### DIRECTIONS
Extract every line of text from the records below and copy each one unchanged. Leave the pictures out of your answer.

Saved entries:
= = = = =

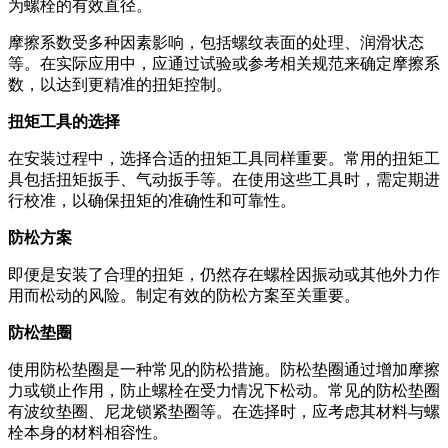
为螺栓的有效直径。
摩擦系数受多种因素影响，包括螺纹表面的处理、润滑状态
等。在实际应用中，应通过试验或参考相关规范来确定摩擦系
数，以达到更精准的扭矩控制。
扭矩工具的选择
在安装过程中，选择合适的扭矩工具同样重要。常用的扭矩工
具包括扭矩扳手、气动扳手等。在使用这些工具时，需定期进
行校准，以确保扭矩的准确性和可靠性。
防松方案
即便是安装了合理的扭矩，仍然存在螺栓因振动或其他外力作
用而松动的风险。制定有效的防松方案至关重要。
防松垫圈
使用防松垫圈是一种常见的防松措施。防松垫圈通过增加摩擦
力或锁止作用，防止螺栓在受力情况下松动。常见的防松垫圈
有波纹垫圈、尼龙锁紧垫圈等。在选择时，应考虑其材料与螺
栓本身的材料相容性。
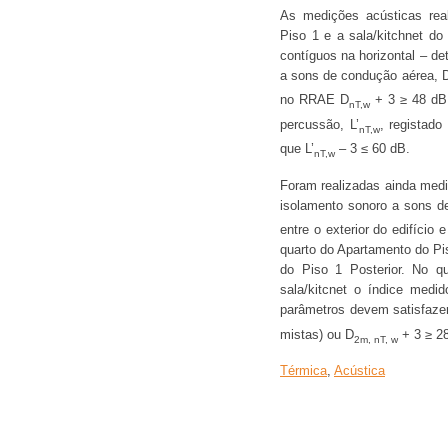
As medições acústicas real
Piso 1 e a sala/kitchnet d
contíguos na horizontal – d
a sons de condução aérea, 
no RRAE D
+ 3 ≥ 48 dB.
nT,w
percussão, L’
, registado
nT,w
que L’
– 3 ≤ 60 dB.
nT,w
Foram realizadas ainda medi
isolamento sonoro a sons d
entre o exterior do edifício
quarto do Apartamento do Pis
do Piso 1 Posterior. No qu
sala/kitcnet o índice med
parâmetros devem satisfaze
mistas) ou D
+ 3 ≥ 28
2m, nT, w
Térmica
,
Acústica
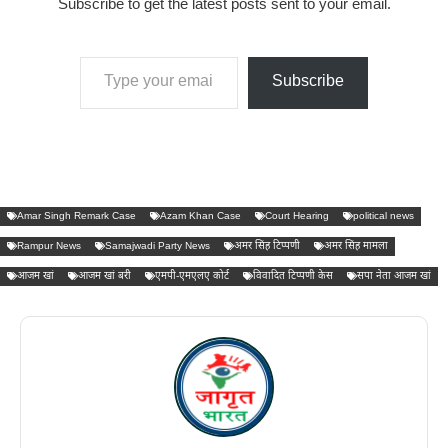
Subscribe to get the latest posts sent to your email.
Type your email…
Subscribe
Amar Singh Remark Case
Azam Khan Case
Court Hearing
political news
Rampur News
Samajwadi Party News
अमर सिंह टिप्पणी
अमर सिंह मामला
आजम खां
आजम खां बरी
एमपी-एमएलए कोर्ट
विवादित टिप्पणी केस
सपा नेता आजम खां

= = = = =

### YOUR SOLUTION
为螺栓的有效直径。
摩擦系数受多种因素影响，包括螺纹表面的处理、润滑状态
等。在实际应用中，应通过试验或参考相关规范来确定摩擦系
数，以达到更精准的扭矩控制。
扭矩工具的选择
在安装过程中，选择合适的扭矩工具同样重要。常用的扭矩工
具包括扭矩扳手、气动扳手等。在使用这些工具时，需定期进
行校准，以确保扭矩的准确性和可靠性。
防松方案
即便是安装了合理的扭矩，仍然存在螺栓因振动或其他外力作
用而松动的风险。制定有效的防松方案至关重要。
防松垫圈
使用防松垫圈是一种常见的防松措施。防松垫圈通过增加摩擦
力或锁止作用，防止螺栓在受力情况下松动。常见的防松垫圈
有波纹垫圈、尼龙锁紧垫圈等。在选择时，应考虑其材料与螺
栓本身的材料相容性。
As medições acústicas real
Piso 1 e a sala/kitchnet d
contíguos na horizontal – d
a sons de condução aérea, 
no RRAE D
+ 3 ≥ 48 dB.
nT,w
percussão, L’
, registado
nT,w
que L’
– 3 ≤ 60 dB.
nT,w
Foram realizadas ainda medi
isolamento sonoro a sons d
entre o exterior do edifício
quarto do Apartamento do Pis
do Piso 1 Posterior. No qu
sala/kitcnet o índice med
parâmetros devem satisfaze
mistas) ou D
+ 3 ≥ 28
2m, nT, w
Térmica
,
Acústica
Subscribe to get the latest posts sent to your email.
Type your email…
Subscribe
Amar Singh Remark Case
Azam Khan Case
Court Hearing
political news
Rampur News
Samajwadi Party News
अमर सिंह टिप्पणी
अमर सिंह मामला
आजम खां
आजम खां बरी
एमपी-एमएलए कोर्ट
विवादित टिप्पणी केस
सपा नेता आजम खां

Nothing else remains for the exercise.